This Tuesday as six more states voted, Hillary Clinton made history as the first woman to ever win a major party nomination for president in the history of the United States. Although she has so clearly won by the tried and true method of getting more votes, there are still many democrats that do not believe she won fairly or is deserving of the nomination.
Before I go on, let me put in a mandatory #notallberniebros statement. The vast majority of Bernie Sanders supporters accept the election results. Bernie Sanders, his campaign, and his supporters made a serious and formidable opponent to Clinton and although he came in second, by running he was able to pull Clinton to the left on a handful of important policy positions, will have a say in the democratic party’s new platform, and showed that candidates that run to the left have a viable position with a lot of popular support behind it, something that could encourage future leftish candidates. His supporters might be disappointed that he won’t be our next president, but most understand that Clinton won legitimately. The vast majority of Sanders supporters will likely be supporting Clinton in the fall. These are not the Sanders supporters that I am talking about in this piece.
There is a subset of Sanders supporters who do not accept that the primary is over. They believe that Hillary Clinton stole the election from Sanders. They believe the election was unfair or fraudulent. They want to try to convince superdelegates to switch their vote to Sanders in order to give him the nomination over the wishes of the voters.
I don’t think anyone would disagree that the democratic primary process is convoluted and at times inequitable. A fairer system would have delegates assigned closer to the proportion of votes they actually got. In some cases this would benefit Clinton but in others it would benefit Sanders. A fairer system would allow for open primaries with less restrictions on who is allowed to vote. This would likely benefit Sanders since many of his supporters are not registered democrats. A fairer system would get rid of all caucuses, since less people are able to participate in caucuses due to their time commitment and other factors. Making caucus states primary election states would likely benefit Clinton. The fact is, even if we made the process more fair, Clinton would have still won. There is no “fairer” election in which Sanders would have won.
When people say that Clinton stole the election or that Sanders is the true winner, what they are really saying is that Sanders may not have had the most votes but he had the right kind of votes. This is a theme that has been running through the entire primary. Sanders supporters tell female Clinton supporters that they are only voting for Hillary because she’s a woman. They explain away the fact that black voters are voting for Clinton in droves as black voters just being ignorant when it comes to politics. It’s not surprising that now that Clinton has won the primary on the backs of woman and POC, those same people would loudly proclaim that Sanders is the true winner. They haven’t respected the votes of women and POC through the entire process, so why would they start now?

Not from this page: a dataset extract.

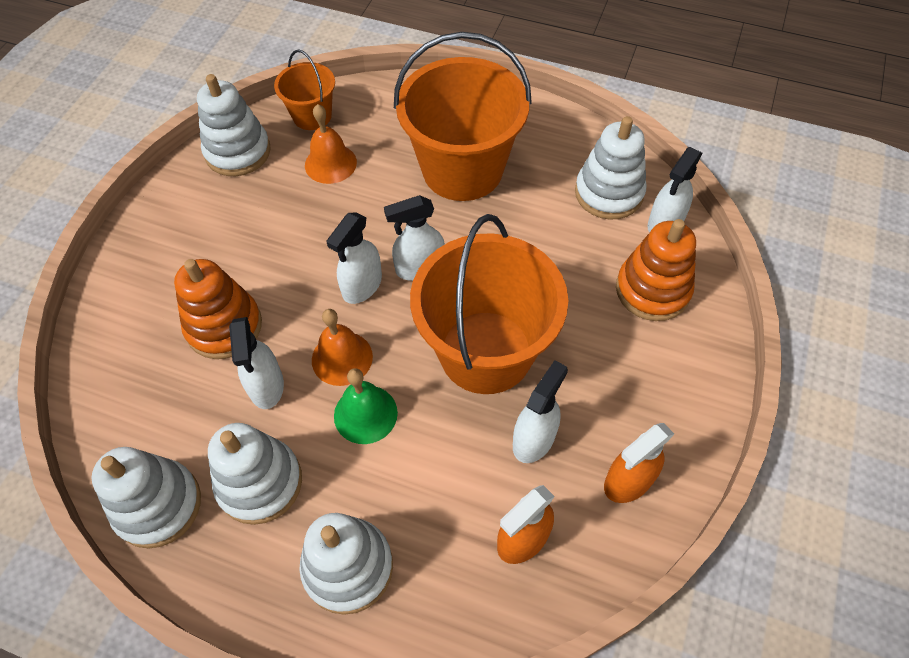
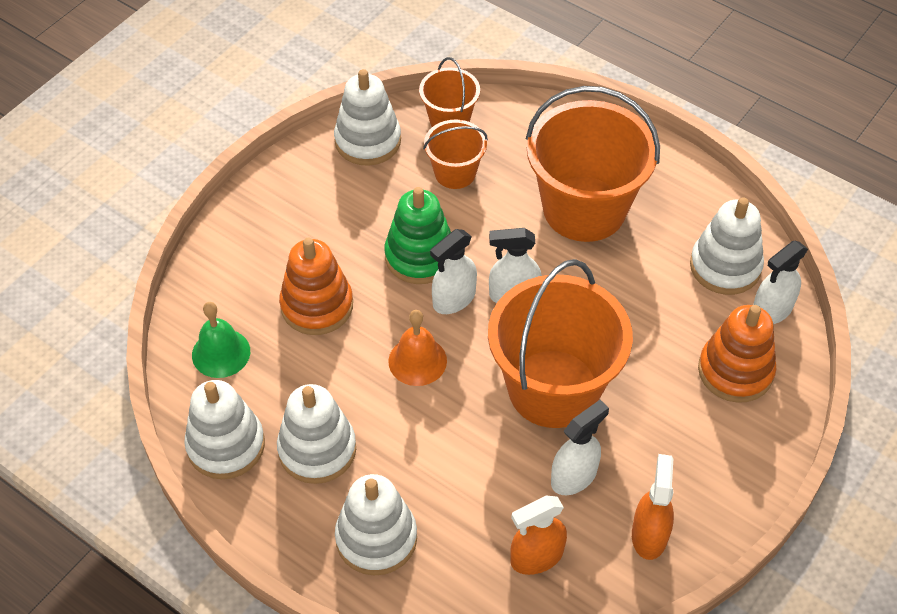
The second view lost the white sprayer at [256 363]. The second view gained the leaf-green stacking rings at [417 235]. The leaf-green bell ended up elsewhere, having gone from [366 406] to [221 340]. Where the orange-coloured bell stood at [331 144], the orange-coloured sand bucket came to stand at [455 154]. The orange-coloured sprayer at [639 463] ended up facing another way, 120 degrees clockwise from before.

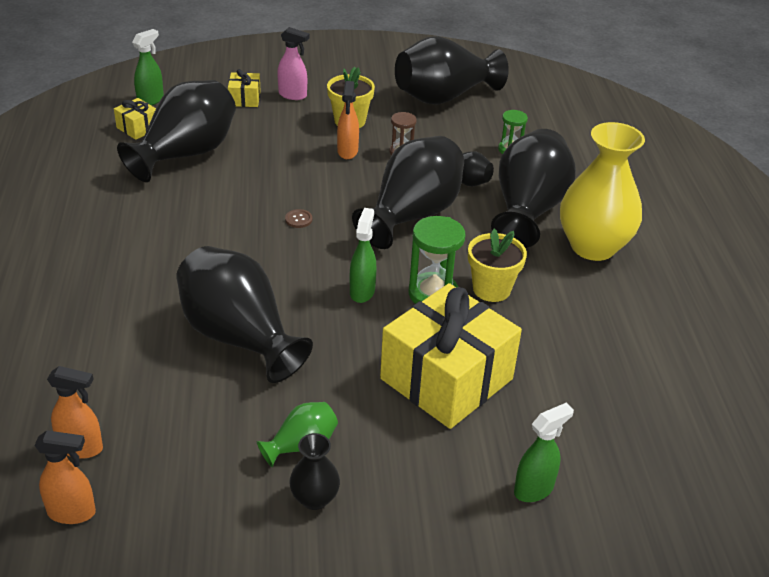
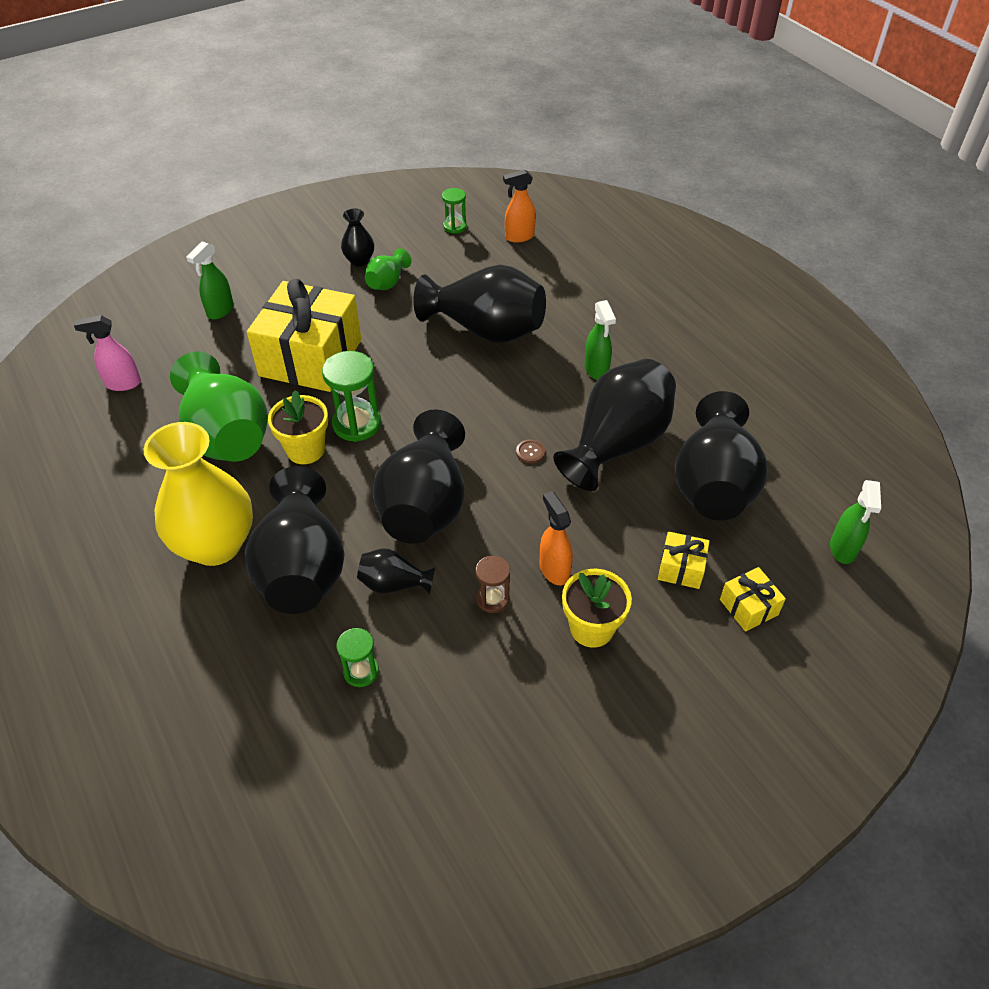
The second view lost the orange-coloured sprayer at [65 477]. The second view gained the leaf-green tall vase at [219 406]. The second view gained the leaf-green hourglass at [454 211]. The yellow present ended up elsewhere, having gone from [135 119] to [683 560]. The pink sprayer ended up elsewhere, having gone from [293 63] to [107 353]. The leaf-green sprayer ended up elsewhere, having gone from [363 255] to [600 340]. The jet-black tall vase ended up elsewhere, having gone from [452 70] to [614 425].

These same people who ask for a fairer election want to tip the election in favor of white male voters. They believe that Sanders’ voters, which are made up disproportionally of white men, should count for more than the votes of people who voted for Clinton. In a piece this week at The Daily Beast, Barret Holmes Pitner wrote about the white entitlement of Sanders supporters, saying that “the entitlement to believe that you should always win allowed them to overlook how the system in many ways has always been unjustly rigged in their favor because they’re white.” I couldn’t agree more. This is the same entitlement that allows the white, male Sanders voter to believe that his vote should count more than the votes of women and POC who he believes are voting only out of ignorance or identity politics. In his mind, only white men are “unbiased” when it comes to politics, so his vote should be considered more important. Hillary Clinton may have gotten more votes overall, but she lost the white male vote and that’s what really matters. Under that criteria, it makes sense that they would also believe that the superdelegates should override these votes at the convention and give the nomination to Sanders.
It’s time we face the fact that the ability of Sanders supporters to proclaim the whole system rigged because their candidate didn’t win is rooted in misogyny and racism and entitlement. Clinton won and she won legitimately. For all the privilege that white men have, having their votes weigh more isn’t one of them. They can’t win a presidential election on their own. If they could, Mitt Romney would have been our president for the last 3 years and Donald Trump will be our undisputed next president. White men may have oversized influence on US society but they represent only 35% of the electorate.
Luckily the vast majority of Sanders supporters do not fall in this camp. They recognize that Clinton won and they will be supporting her in the fall and helping to defeat Trump. Let’s hope that the subset of Sanders supporters who refuse to accept her nomination and will switch their support to Trump or sit out the election entirely is small. I know I am looking forward to electing the first woman president of the United States come November.